Toda a verdade sobre a margem dos livros
"O problema são as subidas de preço dos alugueres que provocam a gentrificación e a especulação. E se a isso lhe somas que a margem do livro é reduzido…", expõe Cristina Risse, a pessoa que salvou a livraria Sant Jordi de Barcelona por amor.
A margem por livro das livrarias pequenas está entre o 30 e o 35%. Em mudança, grandes correntes como Fnac e O Corte Inglês têm uma margem dentre o 40 e o 45%, segundo os dados que manejam diversas fontes do sector.
Uma indústria 'bombardeada' por Amazon
"A margem com o que trabalham as grandes correntes de livrarias é uma clara desvantagem para as livrarias de bairro", coincide Moreno, quem explica que se trata de uma indústria "muito bombardeada por Amazon e pelas grandes fábricas do livro, como essa grande corrente de livrarias que pertence a um dos maiores grupos editoriais de nosso país".
Regentar uma livraria de bairro "são muitas horas de trabalho para alguns meses não cobrar. Às vezes, não vale a pena, mas a relação livreiro-leitor compensa e marca a diferença. O fechamento de Tipos Infames, que representava todo aquilo ao que aspirávamos, o não dar trégua à cultura, se paga. Não se lhe pode pedir à gente que se dedica à cultura que trabalhe por amor à arte", valoriza Moreno.
Umas abrem e outras fecham
Os negócios, em general, abrem e fecham. É uma dinâmica normal em qualquer economia. De facto, as estatísticas mostram que uma parte importante dos negócios não sobrevive a seus primeiros anos de vida. Ao redor do 20-25% dos negócios fecha em seu primeiro ano, e mais de 45% não passa de cinco. Estas percentagens, logicamente, aumentam com o passo do tempo.
E o verdadeiro é que Madri fechou 2025 com a inauguração de até sete novas livrarias: A Indomable, Lasai, Cães de Chuva, Verbena Livros, Arkham Storage, Estrela Distante e Maleza.

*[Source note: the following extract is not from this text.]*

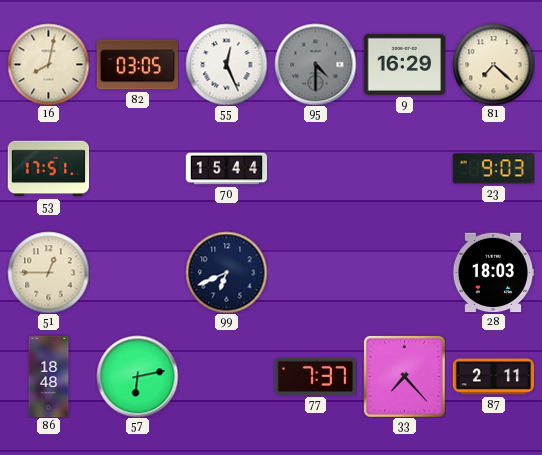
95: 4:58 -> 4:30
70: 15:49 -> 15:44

A lei da oferta e a demanda
Por todo isso, "eu mencionaria o equilíbrio entre oferta e demanda no mercado", aponta José Parra, dono da livraria O Halcón Maltés, em Chamberí.

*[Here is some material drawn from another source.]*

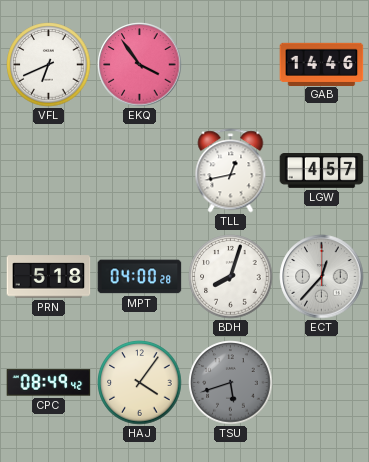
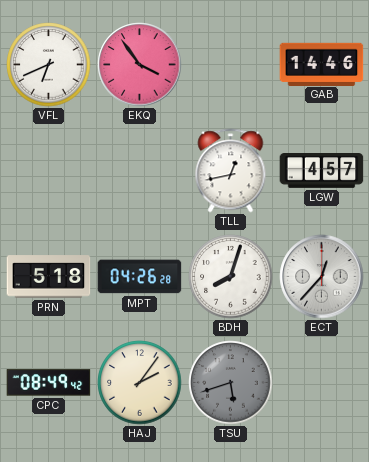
MPT: 04:00 -> 04:26
HAJ: 4:06 -> 2:06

"Se abrem-se demasiadas livrarias numa área determinada sem que exista suficiente demanda para todas, inevitavelmente algumas vão ter dificuldades para se sustentar. Esse excesso de oferta faz que competir seja ainda mais duro para as pequenas, que já começam com margens estreitas e custos fixos altos —como alugueres, salários e fornecimentos—, algo que não sempre podem absorver com um volume de vendas reduzido", sentencia o proprietário desta jovem casa de livros que triunfa na península das livrarias fechadas.